SUPPLIED TEXT:
========

Meanwhile, the puck meanders down into the corner where the Jackets pick it up and relay it to the other corner. From there, Jagr pick-pockets whoever that poor dude in blue is and dishes it to Giroux, who buries it. Gustafsson didn't do a thing on this play except step on the ice about eight seconds before a goal, but he gets another plus for it.
Plus-3 on the stat sheet, but only really plus-1 in terms of actual contribution thus far.
Gus wasn't on the ice for the next two Flyers goals, but he was when Wayne Simmonds made it 7-0 at the 15:50 mark of the second period:
And we mean he was just barely on the ice for this one. Our clip picks up with Andrej Meszaros carrying the puck in the defensive end. Jim Jackson says "right back to Meszaros," and he was indicating a pass from Andreas Lilja. After dishing the puck, Lilja went to the bench and Gustafsson stepped on.
That's when Meszaros dumped the puck in from the red line and James van Riemsdyk made an awesome pass to find a wide open Wayne Simmonds. Awesome play by the forwards, but Gustafsson did absolutely nothing to contribute to this goal. He's a plus-4 by now but really should only deserve credit on one of them.
The next goal, twenty seconds later...
We'll give Gus some credit on this one. After all, he dumped the puck in on the play, and that's an integral part of setting up the forecheck and ultimately scoring this goal. Although, uh, Matt Carle certainly stole the show there, didn't he?

========

DATA FOR REVIEW:

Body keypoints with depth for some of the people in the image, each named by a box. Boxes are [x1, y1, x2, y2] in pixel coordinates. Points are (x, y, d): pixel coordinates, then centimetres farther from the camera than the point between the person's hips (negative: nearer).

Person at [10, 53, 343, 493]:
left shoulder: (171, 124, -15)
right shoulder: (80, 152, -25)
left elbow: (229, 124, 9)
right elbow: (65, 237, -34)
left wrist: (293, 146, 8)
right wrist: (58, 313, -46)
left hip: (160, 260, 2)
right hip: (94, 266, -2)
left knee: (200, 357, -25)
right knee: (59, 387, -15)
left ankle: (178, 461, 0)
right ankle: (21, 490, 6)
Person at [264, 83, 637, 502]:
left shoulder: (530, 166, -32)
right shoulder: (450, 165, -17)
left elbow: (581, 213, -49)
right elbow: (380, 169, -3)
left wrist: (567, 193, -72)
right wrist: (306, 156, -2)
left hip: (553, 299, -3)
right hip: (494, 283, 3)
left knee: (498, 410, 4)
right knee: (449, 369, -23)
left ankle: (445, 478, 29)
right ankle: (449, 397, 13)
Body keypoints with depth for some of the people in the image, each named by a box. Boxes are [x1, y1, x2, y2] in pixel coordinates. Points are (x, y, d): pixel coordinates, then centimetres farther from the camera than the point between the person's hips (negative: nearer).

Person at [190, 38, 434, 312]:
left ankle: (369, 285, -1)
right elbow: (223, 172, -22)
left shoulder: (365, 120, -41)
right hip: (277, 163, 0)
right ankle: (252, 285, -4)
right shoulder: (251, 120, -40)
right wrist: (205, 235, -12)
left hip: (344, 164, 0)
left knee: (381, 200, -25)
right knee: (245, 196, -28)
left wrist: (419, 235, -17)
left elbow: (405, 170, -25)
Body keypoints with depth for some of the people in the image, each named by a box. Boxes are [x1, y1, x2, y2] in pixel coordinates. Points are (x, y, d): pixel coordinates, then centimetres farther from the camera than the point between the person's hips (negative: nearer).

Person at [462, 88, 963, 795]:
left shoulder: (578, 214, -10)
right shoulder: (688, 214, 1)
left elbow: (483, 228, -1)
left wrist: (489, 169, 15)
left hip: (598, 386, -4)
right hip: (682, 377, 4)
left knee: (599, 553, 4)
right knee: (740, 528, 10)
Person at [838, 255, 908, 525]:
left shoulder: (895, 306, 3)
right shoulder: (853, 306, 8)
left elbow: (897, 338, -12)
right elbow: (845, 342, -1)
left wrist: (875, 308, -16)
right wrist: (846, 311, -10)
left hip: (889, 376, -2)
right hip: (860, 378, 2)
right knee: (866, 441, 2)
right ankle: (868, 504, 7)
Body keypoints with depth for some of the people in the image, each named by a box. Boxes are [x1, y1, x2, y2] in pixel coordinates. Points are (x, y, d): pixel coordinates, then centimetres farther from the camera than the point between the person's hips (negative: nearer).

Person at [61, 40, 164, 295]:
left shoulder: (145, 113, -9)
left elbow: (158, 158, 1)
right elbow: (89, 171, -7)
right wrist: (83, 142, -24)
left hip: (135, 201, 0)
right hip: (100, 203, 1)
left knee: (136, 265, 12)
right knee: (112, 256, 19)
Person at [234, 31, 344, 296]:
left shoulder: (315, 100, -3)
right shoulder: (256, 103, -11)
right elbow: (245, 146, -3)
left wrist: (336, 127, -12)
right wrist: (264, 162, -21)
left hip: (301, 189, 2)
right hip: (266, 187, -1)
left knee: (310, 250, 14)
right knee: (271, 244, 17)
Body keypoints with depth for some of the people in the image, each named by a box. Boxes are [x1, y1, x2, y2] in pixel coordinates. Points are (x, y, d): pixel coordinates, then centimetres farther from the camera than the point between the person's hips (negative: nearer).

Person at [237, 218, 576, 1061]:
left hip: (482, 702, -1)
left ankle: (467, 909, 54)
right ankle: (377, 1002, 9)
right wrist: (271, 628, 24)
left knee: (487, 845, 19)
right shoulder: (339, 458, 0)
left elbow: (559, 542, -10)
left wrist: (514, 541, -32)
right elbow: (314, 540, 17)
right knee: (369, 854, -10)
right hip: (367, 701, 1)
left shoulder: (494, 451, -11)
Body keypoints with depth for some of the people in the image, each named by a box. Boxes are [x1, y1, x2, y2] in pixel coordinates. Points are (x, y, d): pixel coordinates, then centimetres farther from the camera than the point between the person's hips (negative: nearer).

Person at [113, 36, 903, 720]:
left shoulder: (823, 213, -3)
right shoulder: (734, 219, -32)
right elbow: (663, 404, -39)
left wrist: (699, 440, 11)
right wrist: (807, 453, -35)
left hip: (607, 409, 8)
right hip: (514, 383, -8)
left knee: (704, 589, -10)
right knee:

========

EXERCISE GOAL: In the hockey recap, which player made the pass that found a wide-open Wayne Simmonds for the 7-0 goal? The records come from a different source than the text.

SOLUTION FOR THIS TASK: James van Riemsdyk.